JERUSALEM — President Joe Biden declined to commit to mentioning the murder of Jamal Khashoggi, a U.S.-based columnist, when he meets with Saudi Crown Prince Mohammed bin Salman in the kingdom.

“I always bring up human rights,” Biden said during a joint news conference with Israeli Prime Minister Yair Lapid on Thursday. “But my position on Khashoggi has been so clear. If anyone doesn’t understand it, in Saudi Arabia or anywhere else, then they haven’t been around for a while.”

Biden said the purpose of his trip to Saudi Arabia is “broader” and designed to “reassert” U.S. influence in the Middle East. He’s scheduled to attend a summit of the Gulf Cooperation Council, which includes several Arab nations.

“I want to make clear that we can continue to lead in the region and not create a vacuum, a vacuum that is filled by China and or Russia, against the interests of both Israel and the United States and many other countries,” Biden said.

Khashoggi was a critic of the Saudi regime who wrote for the Washington Post. He was killed in the Saudi Consulate in Istanbul in 2018.

His widow recently told Spectrum News that she received a commitment from U.S. officials that Biden would mention him to the crown prince when they meet on Friday.

Differing Views on Iran Nuclear Pact

JERUSALEM — The leaders of Israel and the United States aired their differences on how to stop Iran from developing nuclear weapons Thursday even as President Joe Biden pledged America’s “ironclad commitment” to Israel’s security.

During a joint news conference in Jerusalem, Israeli Prime Minister Isaac Herzog said the international community must be willing to use force against Iran in order to halt its nuclear program.

“The only thing that will stop Iran is knowing that if they continue to develop their nuclear program, the free world will use force,” he said. “The only way to stop them is to put a credible military threat on the table.”

Biden defended his efforts to rejuvenate the international agreement intended to prevent Iran from building a nuclear weapon, a strategy that Israel opposes.

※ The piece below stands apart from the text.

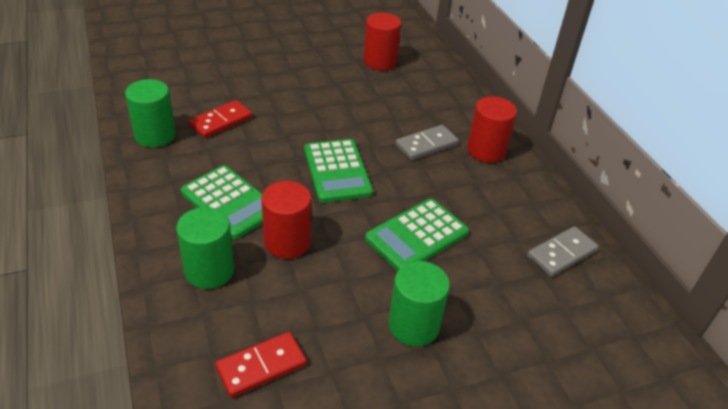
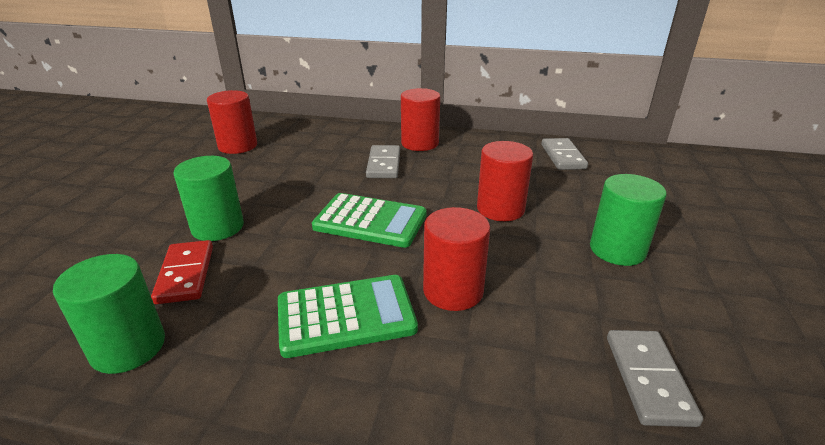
camera: 55 degrees left, 10 degrees down
(209, 270) = (459, 376): green cylinder -> green cylinder (217, 227)
(261, 366) = (648, 379): red domino -> grey domino
(417, 236) = (500, 209): green calculator -> red cylinder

“I continue to believe that diplomacy is the best way to achieve this outcome,” he said, adding that the U.S. is “not going to wait forever” to rejuvenate the Iran nuclear deal that President Donald Trump abandoned.

They spoke shortly after signing a joint declaration in which the U.S. vowed to use “all elements of its national power” to prevent Iran from developing a nuclear weapon.

Countries Pledge to Collaborate

JERUSALEM —- The leaders of the United States, India, Israel, and the United Arab Emirates on Thursday held their first virtual summit as part of a new initiative that’s being called the I2U2, a collection of countries that have pledged greater collaboration.

The idea was hatched last year in Washington, at the home of the U.A.E. ambassador, according to Israeli Prime Minister Yair Lapid.

“We sat around the table and spoke about how, after we get control over the pandemic, anyone trying to go back to how things used to be would fail,” Lapid said. “Anyone who understands that we live in a new world with new challenges would succeed and flourish.”

He added that “In the 21st century, challenges are local, but the solutions are global.”

The countries announced that the U.A.E. would finance a $2 billion agricultural project in India, with potential help from U.S. and Israeli companies.